The Dark Side of the Moon sneered down from the sky at a 90s raver Indian warchief and a glittery knight armed with a kitchen mop. The moon was daring the duo to go through the Plasticine door behind them and enter the fantasy world where his minions, an angry triangle, a minotaur and a reverse minotaur with the head of Flight of the Conchords star Jemaine Clement lay in wait in a labyrinth. To their right sat an audience member cloaked in a rubbish bag with a plastic bucket over his head.
None of this is the strange part. No. The strange part is how normal it all seemed at the time.
It started small. Noel Fielding took to the stage and embraced the bare accoutrements of traditional stand-up comedy. A red curtain, a glass of water and some classic-style comedy routines that were only slightly askew. However each bit he ran through upped the ante, gradually getting weirder and weirder until eventually he was strutting around like a demented cock repeatedly squawking "I am the chicken boy!" to equal parts applause and confusion.

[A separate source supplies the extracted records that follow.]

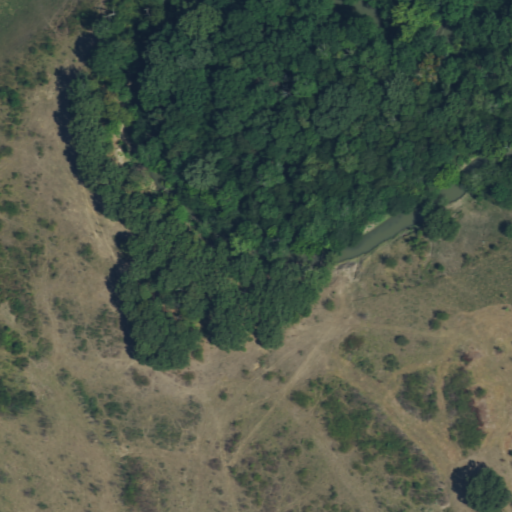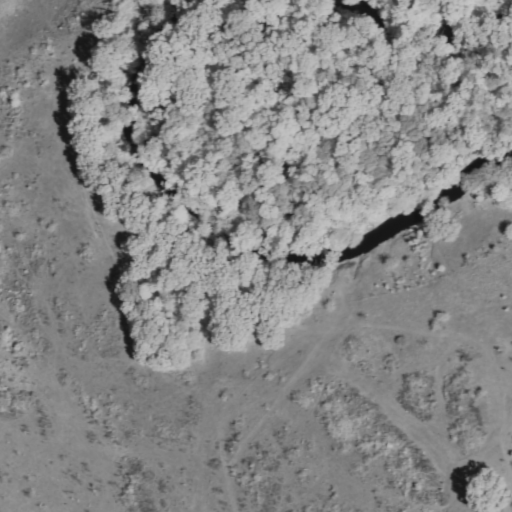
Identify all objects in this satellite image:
river: (126, 132)
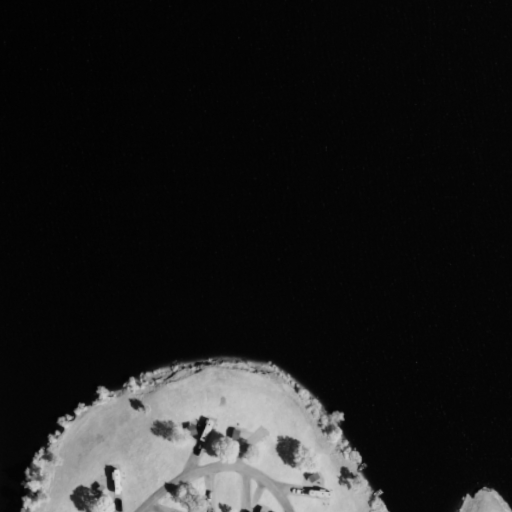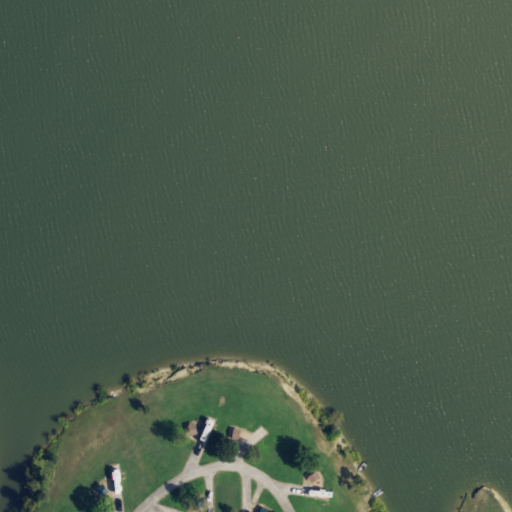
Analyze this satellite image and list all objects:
road: (215, 467)
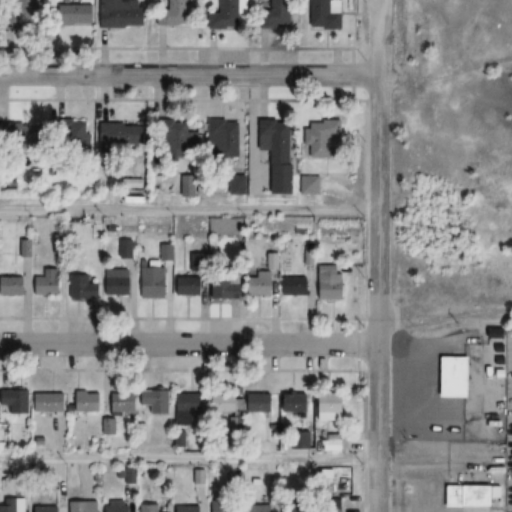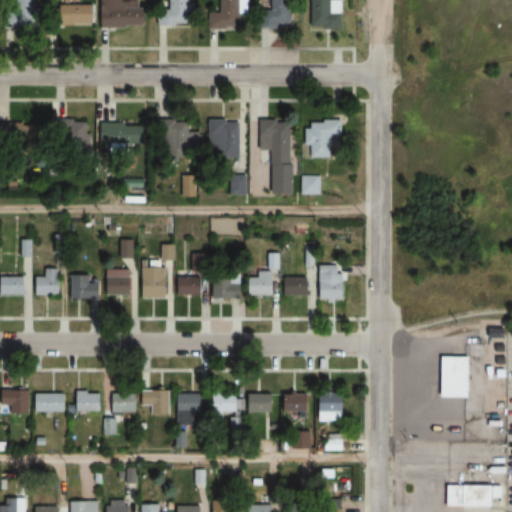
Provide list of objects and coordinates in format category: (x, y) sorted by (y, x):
building: (175, 12)
building: (47, 13)
building: (232, 13)
building: (123, 14)
building: (279, 15)
building: (331, 15)
road: (377, 36)
road: (189, 72)
building: (22, 134)
building: (74, 136)
building: (123, 137)
building: (177, 137)
building: (326, 137)
building: (227, 139)
building: (282, 152)
building: (315, 185)
road: (189, 209)
building: (58, 244)
building: (25, 248)
building: (128, 248)
building: (200, 261)
building: (153, 281)
building: (120, 282)
building: (47, 283)
building: (331, 283)
building: (261, 284)
building: (13, 285)
building: (191, 286)
building: (228, 286)
building: (296, 286)
building: (85, 287)
road: (379, 292)
road: (189, 344)
building: (451, 378)
building: (455, 378)
building: (157, 401)
building: (15, 402)
building: (50, 402)
building: (88, 402)
building: (123, 403)
building: (261, 403)
building: (227, 404)
building: (300, 405)
building: (189, 408)
building: (335, 408)
road: (188, 458)
building: (471, 496)
building: (467, 497)
building: (14, 504)
building: (225, 505)
building: (84, 506)
building: (150, 507)
building: (261, 507)
building: (300, 507)
building: (119, 508)
building: (190, 508)
building: (48, 509)
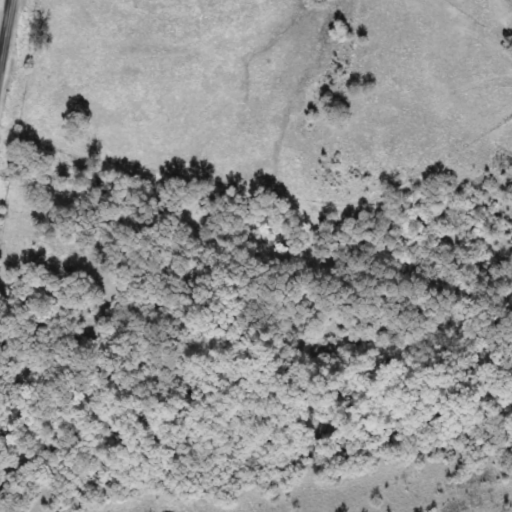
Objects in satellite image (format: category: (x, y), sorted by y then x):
road: (9, 44)
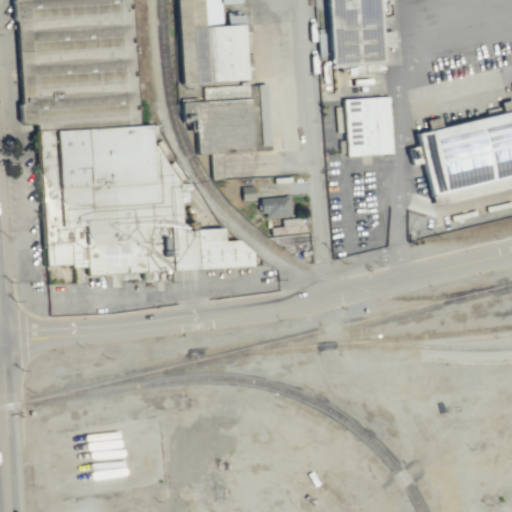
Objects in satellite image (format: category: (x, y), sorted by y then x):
road: (457, 13)
building: (234, 18)
building: (354, 32)
building: (355, 33)
building: (225, 83)
building: (511, 84)
building: (229, 118)
building: (365, 125)
building: (366, 126)
road: (397, 139)
road: (315, 148)
building: (109, 150)
building: (467, 150)
building: (100, 152)
building: (470, 156)
building: (246, 192)
building: (273, 206)
railway: (478, 220)
railway: (247, 228)
road: (258, 307)
road: (0, 329)
railway: (371, 341)
railway: (273, 343)
railway: (435, 347)
railway: (253, 382)
railway: (28, 402)
railway: (10, 405)
road: (4, 424)
road: (464, 435)
road: (450, 496)
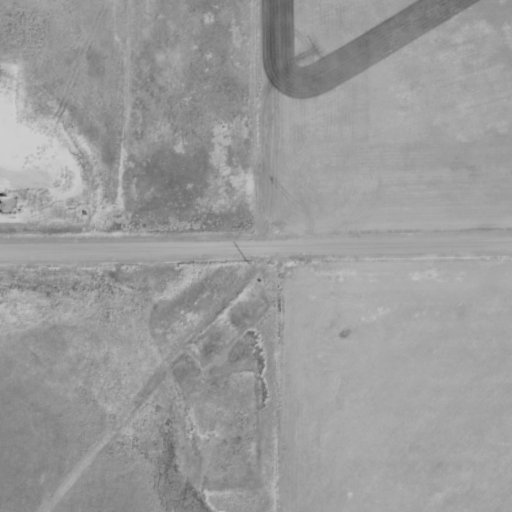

From that point on it was total immersion into his bonkers mad world. Fielding was quickly joined by a cast of characters, some physical, some on a big screen, that included favourites from his cult hit telly show The Mighty Boosh. Fielding himself appeared in purposefully shonky costumes as he worked his way through a bizarre whodunit storyline that had the real Fielding getting kidnapped from his own show. This paved the way for some genuinely hilarious audience participation as he quizzed the crowd for clues in his guise as a trigger-happy New York city detective.
At points the surrealism got too much even for Fielding. After being flummoxed by the cryptic reply "Somewhere," to his question, "Have you ever had a monkey in your house?" he held his head in his hands and wailed "Is this a comedy show or a mental breakdown?"